Putting out his hand to grasp
this real or fantastic being, who was there, he supposed, with no good
intentions, he encountered the soft and rounded figure of a woman.
"The devil take you!" he exclaimed, "if any one else had met you,
you'd have had a ball through your head. What are you doing, and where
are you going, at this time of night? Are you dumb? It certainly is a
woman," he said to himself.
The silence was suspicious, but the stranger broke it by saying, in a
voice which suggested extreme fright, "Ah, my good man, I'm on my way
back from a wake."
"It is the pretended mother of the marquis," thought Corentin. "I'll
see what she's about.

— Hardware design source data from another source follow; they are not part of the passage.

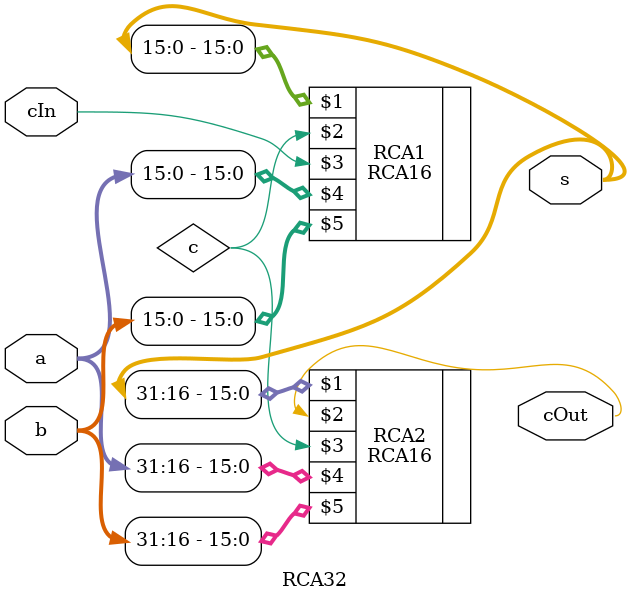
<source format=v>
`timescale 1ns / 1ps
module RCA32(s,cOut,cIn,a,b);
    input [31:0] a, b; //inputs
    input cIn; //carry in
    output [31:0] s; //sum
    output cOut; //carry out
    wire c; //carry forward from one RCA16 unit to the next
    
	 RCA16 RCA1(s[15:0],c,cIn,a[15:0],b[15:0]);
    RCA16 RCA2(s[31:16],cOut,c,a[31:16],b[31:16]);
	 
endmodule

</source>
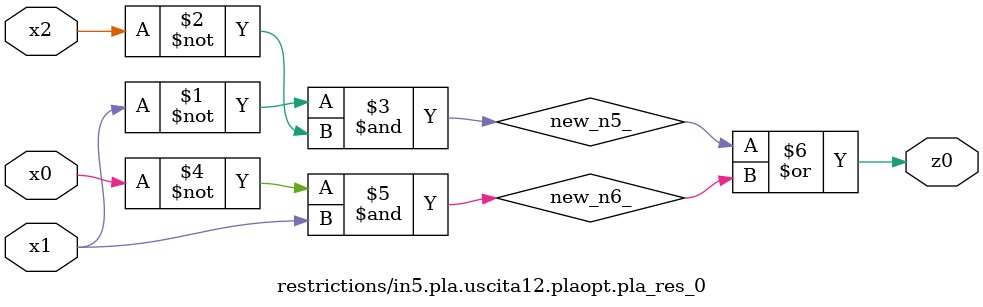
<source format=v>

module \restrictions/in5.pla.uscita12.plaopt.pla_res_0  ( 
    x0, x1, x2,
    z0  );
  input  x0, x1, x2;
  output z0;
  wire new_n5_, new_n6_;
  assign new_n5_ = ~x1 & ~x2;
  assign new_n6_ = ~x0 & x1;
  assign z0 = new_n5_ | new_n6_;
endmodule



</source>
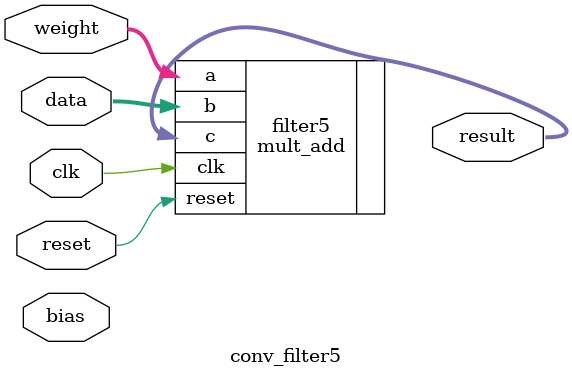
<source format=v>
`timescale 1ns / 1ps


module conv_filter5#(
parameter FILTER_WIDTH = 5,
parameter FILTER_HEIGHT = 5,
parameter FILTER_CHANNEL = 3,
parameter BITWIDTH = 8)
(
input clk,
input reset,
input wire signed [BITWIDTH-1:0] weight,
input wire signed [BITWIDTH-1:0] data,
input wire signed [BITWIDTH*2-1:0] bias,
output signed [BITWIDTH*2-1:0] result 
    );

mult_add#(BITWIDTH) filter5(
					.clk(clk),
					.reset(reset),
					.a(weight),
					.b(data),
					.c(result)

);
	
endmodule

</source>
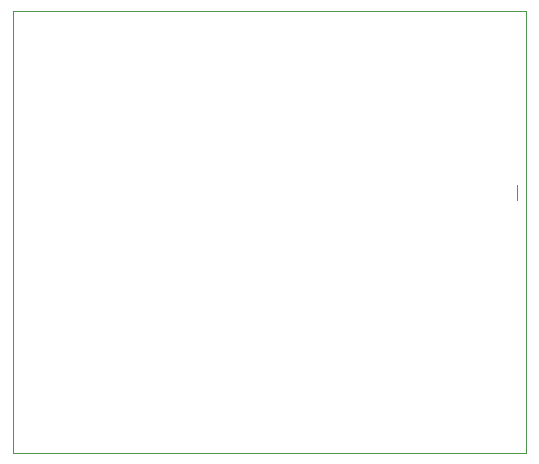
<source format=gbr>
%TF.GenerationSoftware,KiCad,Pcbnew,(6.0.7)*%
%TF.CreationDate,2022-09-22T21:27:18+02:00*%
%TF.ProjectId,PEQUENAreducida,50455155-454e-4417-9265-647563696461,rev?*%
%TF.SameCoordinates,Original*%
%TF.FileFunction,Profile,NP*%
%FSLAX46Y46*%
G04 Gerber Fmt 4.6, Leading zero omitted, Abs format (unit mm)*
G04 Created by KiCad (PCBNEW (6.0.7)) date 2022-09-22 21:27:18*
%MOMM*%
%LPD*%
G01*
G04 APERTURE LIST*
%TA.AperFunction,Profile*%
%ADD10C,0.050000*%
%TD*%
G04 APERTURE END LIST*
D10*
X151584000Y-46748000D02*
X151584000Y-45478000D01*
X108966000Y-30734000D02*
X152400000Y-30734000D01*
X152400000Y-30734000D02*
X152400000Y-68145000D01*
X152400000Y-68145000D02*
X108966000Y-68145000D01*
X108966000Y-68145000D02*
X108966000Y-30734000D01*
M02*

</source>
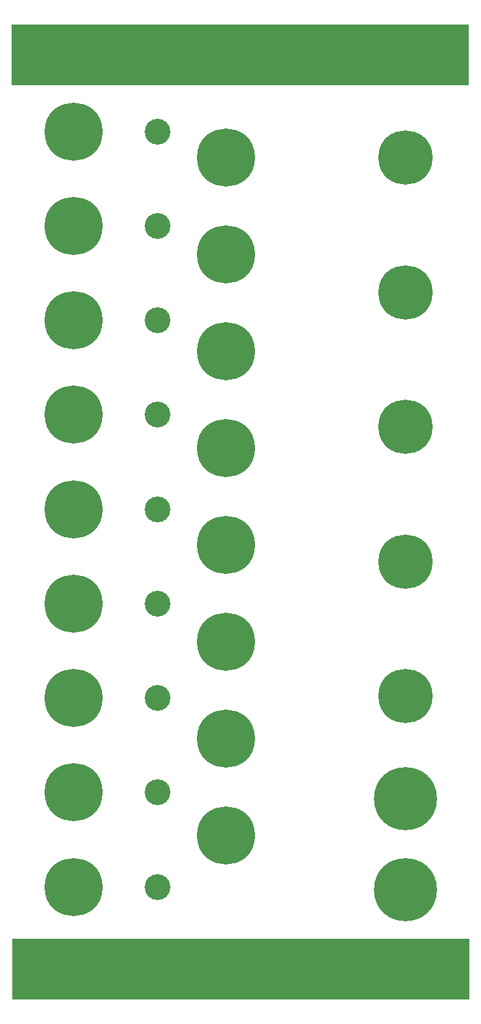
<source format=gbs>
G04 #@! TF.GenerationSoftware,KiCad,Pcbnew,(5.99.0-12261-ga2c28b18a8)*
G04 #@! TF.CreationDate,2021-10-12T13:18:41-07:00*
G04 #@! TF.ProjectId,SCMv3-faceplate-p2,53434d76-332d-4666-9163-65706c617465,rev?*
G04 #@! TF.SameCoordinates,Original*
G04 #@! TF.FileFunction,Soldermask,Bot*
G04 #@! TF.FilePolarity,Negative*
%FSLAX46Y46*%
G04 Gerber Fmt 4.6, Leading zero omitted, Abs format (unit mm)*
G04 Created by KiCad (PCBNEW (5.99.0-12261-ga2c28b18a8)) date 2021-10-12 13:18:41*
%MOMM*%
%LPD*%
G01*
G04 APERTURE LIST*
%ADD10R,60.000000X8.000000*%
%ADD11C,3.378200*%
%ADD12C,7.620000*%
%ADD13C,7.112000*%
%ADD14C,8.255000*%
%ADD15O,7.366000X4.191000*%
G04 APERTURE END LIST*
D10*
X29300000Y-115430000D03*
X29210000Y4460000D03*
D11*
X18356580Y-104648000D03*
D12*
X27381200Y-21729700D03*
X7366000Y-55118000D03*
D11*
X18356580Y-79883000D03*
X18356580Y-55118000D03*
X18356580Y-17970500D03*
D12*
X7366000Y-79883000D03*
D11*
X18356580Y-67500500D03*
X18356580Y-30353000D03*
D13*
X50876200Y-9029700D03*
D11*
X18356580Y-5588000D03*
D13*
X50876200Y-61988700D03*
D11*
X18356580Y-42735500D03*
D12*
X27381200Y-85229700D03*
X27381200Y-47129700D03*
X7366000Y-67500500D03*
X7366000Y-92265500D03*
X27381200Y-59829700D03*
X7366000Y-5588000D03*
D14*
X50876200Y-104990900D03*
D12*
X27381200Y-97929700D03*
X27381200Y-72529700D03*
X7366000Y-104648000D03*
D13*
X50876200Y-79641700D03*
X50876200Y-26682700D03*
D12*
X7366000Y-42735500D03*
X7366000Y-30353000D03*
D11*
X18356580Y-92265500D03*
D13*
X50876200Y-44335700D03*
D12*
X27381200Y-34429700D03*
X27381200Y-9029700D03*
D14*
X50876200Y-93052900D03*
D12*
X7366000Y-17970500D03*
D15*
X52144000Y-116688300D03*
X6529999Y-116688300D03*
X52144000Y5817300D03*
X6529999Y5817300D03*
M02*

</source>
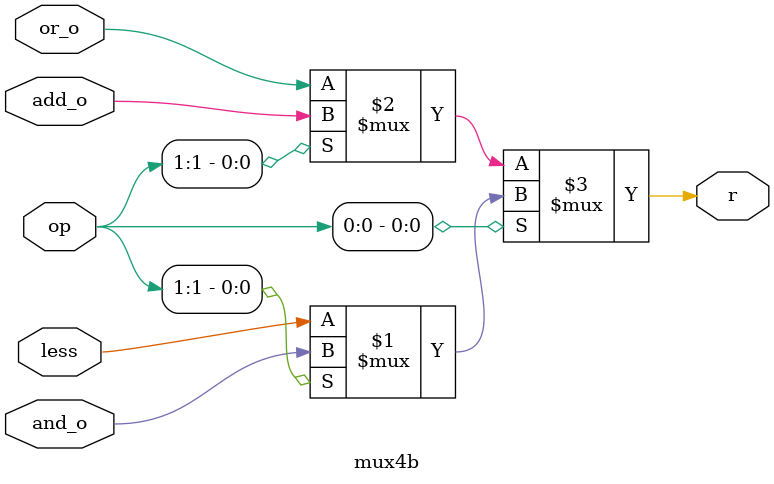
<source format=v>
`timescale 1ns / 1ps
module mux4b(
    input [1:0] op,
    input and_o,
    input or_o,
    input add_o,
    input less,
    output r
    );
	 
	 assign r = (op[0])? ((op[1])? and_o: less) : ((op[1]) ? add_o: or_o );

endmodule

</source>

Well, go that way, old woman," he replied,
feigning not to recognize her. "Keep to the left if you don't want to
be shot."
He stood quite still; then observing that Madame du Gua was making for
the Papegaut tower, he followed her at a distance with diabolical
caution. During this fatal encounter the Chouans had posted themselves
on the manure towards which Marche-a-Terre had guided them.
"There's the Grande-Garce!" thought Marche-a-Terre, as he rose to his
feet against the tower wall like a bear.
"We are here," he said to her in a low voice.
"Good," she replied, "there's a ladder in the garden of that house
about six feet above the manure; find it, and the Gars is saved.